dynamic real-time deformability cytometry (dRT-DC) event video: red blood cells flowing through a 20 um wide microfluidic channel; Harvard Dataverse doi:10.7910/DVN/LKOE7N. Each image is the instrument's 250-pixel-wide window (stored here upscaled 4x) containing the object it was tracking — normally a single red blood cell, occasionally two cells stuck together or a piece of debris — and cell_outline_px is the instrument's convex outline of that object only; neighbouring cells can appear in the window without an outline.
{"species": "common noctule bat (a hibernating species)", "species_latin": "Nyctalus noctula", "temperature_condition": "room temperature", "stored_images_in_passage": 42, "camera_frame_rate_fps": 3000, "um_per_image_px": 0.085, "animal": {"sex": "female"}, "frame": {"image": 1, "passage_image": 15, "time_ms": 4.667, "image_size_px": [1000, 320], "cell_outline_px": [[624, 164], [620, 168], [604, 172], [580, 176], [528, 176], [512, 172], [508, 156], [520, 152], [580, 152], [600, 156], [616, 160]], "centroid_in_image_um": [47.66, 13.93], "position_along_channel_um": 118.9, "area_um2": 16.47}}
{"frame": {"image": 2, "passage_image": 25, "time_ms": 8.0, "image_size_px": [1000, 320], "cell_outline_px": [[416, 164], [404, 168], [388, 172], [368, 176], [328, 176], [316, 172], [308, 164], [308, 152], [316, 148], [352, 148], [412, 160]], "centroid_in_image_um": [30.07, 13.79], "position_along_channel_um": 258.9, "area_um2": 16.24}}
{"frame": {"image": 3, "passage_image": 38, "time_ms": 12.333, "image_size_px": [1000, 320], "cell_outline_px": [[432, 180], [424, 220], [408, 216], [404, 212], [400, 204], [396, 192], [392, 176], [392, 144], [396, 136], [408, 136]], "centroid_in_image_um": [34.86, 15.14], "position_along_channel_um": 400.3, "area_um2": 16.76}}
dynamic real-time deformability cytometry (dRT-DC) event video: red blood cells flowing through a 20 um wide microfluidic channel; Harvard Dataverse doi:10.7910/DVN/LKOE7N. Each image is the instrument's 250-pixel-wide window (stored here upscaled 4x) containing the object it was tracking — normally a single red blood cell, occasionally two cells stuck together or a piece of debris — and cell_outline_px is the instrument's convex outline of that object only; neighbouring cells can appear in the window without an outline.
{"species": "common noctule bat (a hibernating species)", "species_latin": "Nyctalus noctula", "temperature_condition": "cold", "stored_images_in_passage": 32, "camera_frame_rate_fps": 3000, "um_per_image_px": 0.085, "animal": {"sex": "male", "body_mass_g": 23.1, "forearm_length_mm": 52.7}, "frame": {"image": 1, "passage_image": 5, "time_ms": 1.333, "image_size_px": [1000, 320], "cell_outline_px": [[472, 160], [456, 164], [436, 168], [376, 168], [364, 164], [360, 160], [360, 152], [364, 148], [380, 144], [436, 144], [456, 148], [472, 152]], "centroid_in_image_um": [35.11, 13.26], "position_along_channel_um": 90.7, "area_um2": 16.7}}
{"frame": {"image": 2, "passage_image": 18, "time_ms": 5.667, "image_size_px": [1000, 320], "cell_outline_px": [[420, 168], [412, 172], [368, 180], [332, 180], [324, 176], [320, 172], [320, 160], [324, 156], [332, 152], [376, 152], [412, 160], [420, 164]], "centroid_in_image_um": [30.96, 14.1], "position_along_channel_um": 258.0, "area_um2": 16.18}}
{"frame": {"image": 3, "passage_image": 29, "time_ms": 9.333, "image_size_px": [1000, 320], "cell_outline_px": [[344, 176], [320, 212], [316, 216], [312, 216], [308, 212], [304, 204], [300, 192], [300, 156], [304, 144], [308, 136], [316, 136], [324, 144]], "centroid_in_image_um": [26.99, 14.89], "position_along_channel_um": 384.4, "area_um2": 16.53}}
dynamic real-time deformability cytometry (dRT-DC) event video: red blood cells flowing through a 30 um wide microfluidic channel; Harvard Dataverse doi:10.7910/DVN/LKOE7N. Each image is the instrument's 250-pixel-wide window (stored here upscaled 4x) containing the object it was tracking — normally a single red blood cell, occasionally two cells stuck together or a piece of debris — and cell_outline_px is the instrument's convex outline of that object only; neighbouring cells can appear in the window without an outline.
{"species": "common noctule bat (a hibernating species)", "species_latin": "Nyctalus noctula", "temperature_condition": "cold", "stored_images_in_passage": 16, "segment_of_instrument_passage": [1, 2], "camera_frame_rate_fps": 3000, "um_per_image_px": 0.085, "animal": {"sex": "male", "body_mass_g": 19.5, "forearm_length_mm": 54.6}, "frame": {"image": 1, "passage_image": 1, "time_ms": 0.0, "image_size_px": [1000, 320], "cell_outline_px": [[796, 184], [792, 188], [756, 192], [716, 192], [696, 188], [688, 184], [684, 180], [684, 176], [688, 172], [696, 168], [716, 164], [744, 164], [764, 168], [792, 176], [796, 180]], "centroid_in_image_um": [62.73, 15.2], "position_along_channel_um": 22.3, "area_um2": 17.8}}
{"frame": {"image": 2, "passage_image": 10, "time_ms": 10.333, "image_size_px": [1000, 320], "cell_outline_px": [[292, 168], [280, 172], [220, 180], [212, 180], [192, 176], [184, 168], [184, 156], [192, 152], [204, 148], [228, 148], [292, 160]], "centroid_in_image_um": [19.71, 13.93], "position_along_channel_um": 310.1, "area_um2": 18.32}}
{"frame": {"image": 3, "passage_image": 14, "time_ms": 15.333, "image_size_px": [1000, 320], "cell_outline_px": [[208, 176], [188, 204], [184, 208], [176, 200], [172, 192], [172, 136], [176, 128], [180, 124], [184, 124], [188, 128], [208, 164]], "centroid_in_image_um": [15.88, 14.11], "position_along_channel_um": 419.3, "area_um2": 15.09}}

################

**WHAT YOU HAVE TO DO:** Set down all of the entries exactly, please.

**FINAL RESULT:**
dynamic real-time deformability cytometry (dRT-DC) event video: red blood cells flowing through a 20 um wide microfluidic channel; Harvard Dataverse doi:10.7910/DVN/LKOE7N. Each image is the instrument's 250-pixel-wide window (stored here upscaled 4x) containing the object it was tracking — normally a single red blood cell, occasionally two cells stuck together or a piece of debris — and cell_outline_px is the instrument's convex outline of that object only; neighbouring cells can appear in the window without an outline.
{"species": "common noctule bat (a hibernating species)", "species_latin": "Nyctalus noctula", "temperature_condition": "room temperature", "stored_images_in_passage": 42, "camera_frame_rate_fps": 3000, "um_per_image_px": 0.085, "animal": {"sex": "female"}, "frame": {"image": 1, "passage_image": 15, "time_ms": 4.667, "image_size_px": [1000, 320], "cell_outline_px": [[624, 164], [620, 168], [604, 172], [580, 176], [528, 176], [512, 172], [508, 156], [520, 152], [580, 152], [600, 156], [616, 160]], "centroid_in_image_um": [47.66, 13.93], "position_along_channel_um": 118.9, "area_um2": 16.47}}
{"frame": {"image": 2, "passage_image": 25, "time_ms": 8.0, "image_size_px": [1000, 320], "cell_outline_px": [[416, 164], [404, 168], [388, 172], [368, 176], [328, 176], [316, 172], [308, 164], [308, 152], [316, 148], [352, 148], [412, 160]], "centroid_in_image_um": [30.07, 13.79], "position_along_channel_um": 258.9, "area_um2": 16.24}}
{"frame": {"image": 3, "passage_image": 38, "time_ms": 12.333, "image_size_px": [1000, 320], "cell_outline_px": [[432, 180], [424, 220], [408, 216], [404, 212], [400, 204], [396, 192], [392, 176], [392, 144], [396, 136], [408, 136]], "centroid_in_image_um": [34.86, 15.14], "position_along_channel_um": 400.3, "area_um2": 16.76}}
dynamic real-time deformability cytometry (dRT-DC) event video: red blood cells flowing through a 20 um wide microfluidic channel; Harvard Dataverse doi:10.7910/DVN/LKOE7N. Each image is the instrument's 250-pixel-wide window (stored here upscaled 4x) containing the object it was tracking — normally a single red blood cell, occasionally two cells stuck together or a piece of debris — and cell_outline_px is the instrument's convex outline of that object only; neighbouring cells can appear in the window without an outline.
{"species": "common noctule bat (a hibernating species)", "species_latin": "Nyctalus noctula", "temperature_condition": "cold", "stored_images_in_passage": 32, "camera_frame_rate_fps": 3000, "um_per_image_px": 0.085, "animal": {"sex": "male", "body_mass_g": 23.1, "forearm_length_mm": 52.7}, "frame": {"image": 1, "passage_image": 5, "time_ms": 1.333, "image_size_px": [1000, 320], "cell_outline_px": [[472, 160], [456, 164], [436, 168], [376, 168], [364, 164], [360, 160], [360, 152], [364, 148], [380, 144], [436, 144], [456, 148], [472, 152]], "centroid_in_image_um": [35.11, 13.26], "position_along_channel_um": 90.7, "area_um2": 16.7}}
{"frame": {"image": 2, "passage_image": 18, "time_ms": 5.667, "image_size_px": [1000, 320], "cell_outline_px": [[420, 168], [412, 172], [368, 180], [332, 180], [324, 176], [320, 172], [320, 160], [324, 156], [332, 152], [376, 152], [412, 160], [420, 164]], "centroid_in_image_um": [30.96, 14.1], "position_along_channel_um": 258.0, "area_um2": 16.18}}
{"frame": {"image": 3, "passage_image": 29, "time_ms": 9.333, "image_size_px": [1000, 320], "cell_outline_px": [[344, 176], [320, 212], [316, 216], [312, 216], [308, 212], [304, 204], [300, 192], [300, 156], [304, 144], [308, 136], [316, 136], [324, 144]], "centroid_in_image_um": [26.99, 14.89], "position_along_channel_um": 384.4, "area_um2": 16.53}}
dynamic real-time deformability cytometry (dRT-DC) event video: red blood cells flowing through a 30 um wide microfluidic channel; Harvard Dataverse doi:10.7910/DVN/LKOE7N. Each image is the instrument's 250-pixel-wide window (stored here upscaled 4x) containing the object it was tracking — normally a single red blood cell, occasionally two cells stuck together or a piece of debris — and cell_outline_px is the instrument's convex outline of that object only; neighbouring cells can appear in the window without an outline.
{"species": "common noctule bat (a hibernating species)", "species_latin": "Nyctalus noctula", "temperature_condition": "cold", "stored_images_in_passage": 16, "segment_of_instrument_passage": [1, 2], "camera_frame_rate_fps": 3000, "um_per_image_px": 0.085, "animal": {"sex": "male", "body_mass_g": 19.5, "forearm_length_mm": 54.6}, "frame": {"image": 1, "passage_image": 1, "time_ms": 0.0, "image_size_px": [1000, 320], "cell_outline_px": [[796, 184], [792, 188], [756, 192], [716, 192], [696, 188], [688, 184], [684, 180], [684, 176], [688, 172], [696, 168], [716, 164], [744, 164], [764, 168], [792, 176], [796, 180]], "centroid_in_image_um": [62.73, 15.2], "position_along_channel_um": 22.3, "area_um2": 17.8}}
{"frame": {"image": 2, "passage_image": 10, "time_ms": 10.333, "image_size_px": [1000, 320], "cell_outline_px": [[292, 168], [280, 172], [220, 180], [212, 180], [192, 176], [184, 168], [184, 156], [192, 152], [204, 148], [228, 148], [292, 160]], "centroid_in_image_um": [19.71, 13.93], "position_along_channel_um": 310.1, "area_um2": 18.32}}
{"frame": {"image": 3, "passage_image": 14, "time_ms": 15.333, "image_size_px": [1000, 320], "cell_outline_px": [[208, 176], [188, 204], [184, 208], [176, 200], [172, 192], [172, 136], [176, 128], [180, 124], [184, 124], [188, 128], [208, 164]], "centroid_in_image_um": [15.88, 14.11], "position_along_channel_um": 419.3, "area_um2": 15.09}}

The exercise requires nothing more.